Specify a worksheet by name or number, e.g.

pop_1 <- read_excel(path.urbanpop, sheet = 1)
pop_2 <- read_excel(path.urbanpop, sheet = 2)

inspect and re-combine

str(pop_1)
#> tibble [209 × 8] (S3: tbl_df/tbl/data.frame)
#>  $ country: chr [1:209] "Afghanistan" "Albania" "Algeria" "American Samoa" ...
#>  $ 1960   : num [1:209] 769308 494443 3293999 NA NA ...
#>  $ 1961   : num [1:209] 814923 511803 3515148 13660 8724 ...
#>  $ 1962   : num [1:209] 858522 529439 3739963 14166 9700 ...
#>  $ 1963   : num [1:209] 903914 547377 3973289 14759 10748 ...
#>  $ 1964   : num [1:209] 951226 565572 4220987 15396 11866 ...
#>  $ 1965   : num [1:209] 1000582 583983 4488176 16045 13053 ...
#>  $ 1966   : num [1:209] 1058743 602512 4649105 16693 14217 ...
pop_list <- list(pop_1, pop_2)

Import other data formats

The haven package enables R to read and write various data formats used by other statistical packages.

It supports:

  • SAS: read_sas() reads .sas7bdat and .sas7bcat files and read_xpt() reads SAS transport files. write_sas() writes .sas7bdat files.
  • SPSS: read_sav() reads .sav files and read_por() reads the older .por files. write_sav() writes .sav files.
  • Stata: read_dta() reads .dta files. write_dta() writes .dta files.

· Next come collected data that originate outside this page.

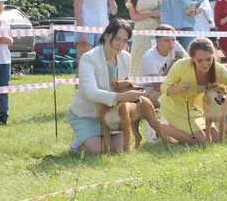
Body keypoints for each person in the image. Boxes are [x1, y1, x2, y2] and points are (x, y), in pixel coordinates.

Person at [67, 18, 170, 154]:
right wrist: (123, 96)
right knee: (99, 150)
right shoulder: (88, 58)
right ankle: (79, 139)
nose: (120, 44)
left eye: (125, 40)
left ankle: (92, 138)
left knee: (118, 149)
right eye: (117, 39)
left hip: (113, 116)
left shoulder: (126, 57)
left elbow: (125, 85)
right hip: (88, 114)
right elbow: (91, 93)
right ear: (106, 35)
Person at [158, 37, 227, 144]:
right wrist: (178, 89)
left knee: (217, 139)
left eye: (209, 59)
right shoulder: (181, 65)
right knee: (200, 141)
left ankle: (177, 129)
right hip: (174, 108)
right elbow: (164, 88)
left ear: (213, 56)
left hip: (196, 109)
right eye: (199, 61)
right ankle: (158, 126)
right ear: (192, 58)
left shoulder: (220, 70)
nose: (205, 64)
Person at [125, 0, 162, 76]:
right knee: (138, 56)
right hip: (140, 31)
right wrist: (151, 14)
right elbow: (134, 16)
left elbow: (162, 11)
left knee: (155, 56)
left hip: (155, 29)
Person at [139, 24, 187, 107]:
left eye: (173, 39)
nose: (171, 43)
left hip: (170, 83)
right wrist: (172, 66)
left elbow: (189, 62)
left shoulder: (175, 46)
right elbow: (157, 87)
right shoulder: (150, 57)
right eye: (167, 40)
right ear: (157, 41)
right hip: (150, 87)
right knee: (168, 103)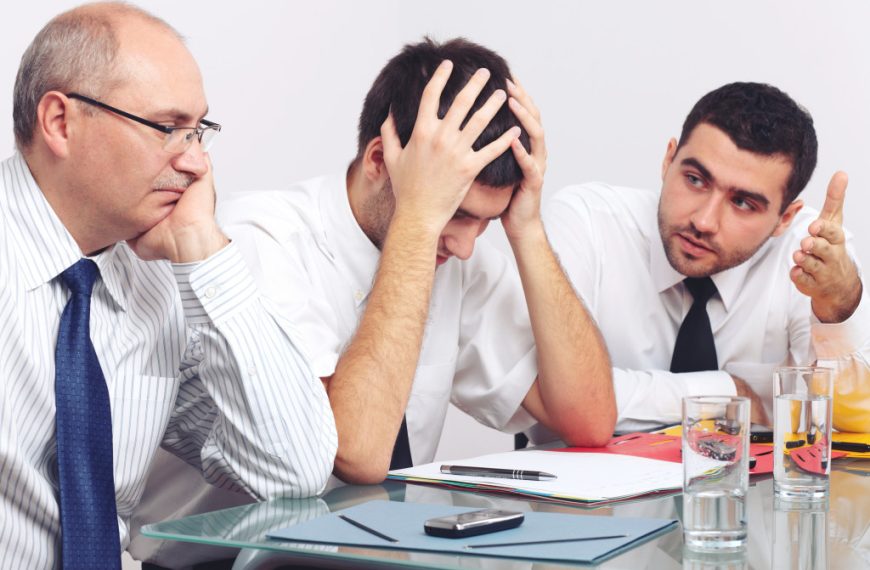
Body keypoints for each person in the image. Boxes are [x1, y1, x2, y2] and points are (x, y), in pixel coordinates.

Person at [0, 3, 337, 568]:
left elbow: (294, 470)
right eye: (168, 128)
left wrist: (204, 247)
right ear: (60, 122)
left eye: (198, 130)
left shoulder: (157, 284)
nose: (198, 163)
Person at [221, 37, 616, 481]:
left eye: (488, 219)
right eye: (456, 210)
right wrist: (418, 219)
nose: (467, 246)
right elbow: (357, 452)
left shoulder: (459, 260)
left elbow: (590, 420)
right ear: (378, 160)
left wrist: (526, 228)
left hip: (388, 545)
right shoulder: (262, 239)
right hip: (235, 551)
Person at [542, 82, 869, 434]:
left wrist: (838, 309)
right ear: (669, 160)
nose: (703, 221)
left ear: (784, 219)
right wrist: (725, 394)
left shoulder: (810, 250)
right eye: (695, 180)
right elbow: (554, 394)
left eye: (743, 203)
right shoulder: (588, 222)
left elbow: (843, 422)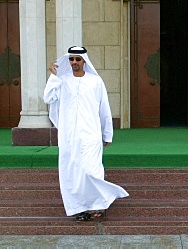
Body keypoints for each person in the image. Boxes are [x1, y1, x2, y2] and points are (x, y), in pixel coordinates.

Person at [43, 45, 129, 220]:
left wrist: (107, 133)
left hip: (91, 134)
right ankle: (81, 207)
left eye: (77, 59)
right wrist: (53, 76)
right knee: (73, 171)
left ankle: (98, 204)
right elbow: (48, 98)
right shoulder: (62, 80)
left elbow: (104, 108)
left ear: (84, 61)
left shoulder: (95, 81)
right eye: (71, 59)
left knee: (91, 171)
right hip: (69, 136)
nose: (74, 62)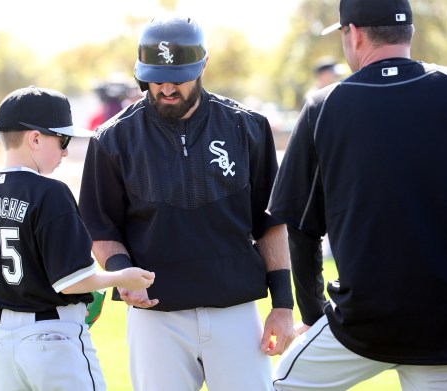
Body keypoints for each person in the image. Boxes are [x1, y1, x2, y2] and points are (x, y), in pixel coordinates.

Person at [78, 15, 294, 391]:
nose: (165, 88)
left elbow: (271, 222)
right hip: (155, 317)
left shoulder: (248, 127)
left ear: (203, 65)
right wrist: (122, 271)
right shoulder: (112, 139)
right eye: (155, 78)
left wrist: (283, 305)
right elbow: (100, 226)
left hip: (237, 314)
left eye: (178, 78)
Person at [268, 0, 447, 390]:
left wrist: (312, 315)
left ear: (355, 33)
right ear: (408, 31)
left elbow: (299, 227)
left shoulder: (324, 105)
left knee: (282, 386)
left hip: (361, 324)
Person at [0, 86, 156, 391]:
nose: (66, 151)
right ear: (35, 138)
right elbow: (71, 281)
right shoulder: (51, 191)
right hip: (54, 339)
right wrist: (121, 277)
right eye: (62, 140)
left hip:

0.1 Create and format dates

To create a Date object from a simple character string in R, you can use the as.Date() function. The character string has to obey a format that can be defined using a set of symbols (the examples correspond to 13 January, 1982):

%Y: 4-digit year (1982) %y: 2-digit year (82) %m: 2-digit month (01) %d: 2-digit day of the month (13) %A: weekday (Wednesday) %a: abbreviated weekday (Wed) %B: month (January) %b: abbreviated month (Jan)

Exercise 5

Load the following data sets, available in the course material: - the Danish fire insurance losses, stored in danish.txt - the severity data set, stored in severity.sas7bdat.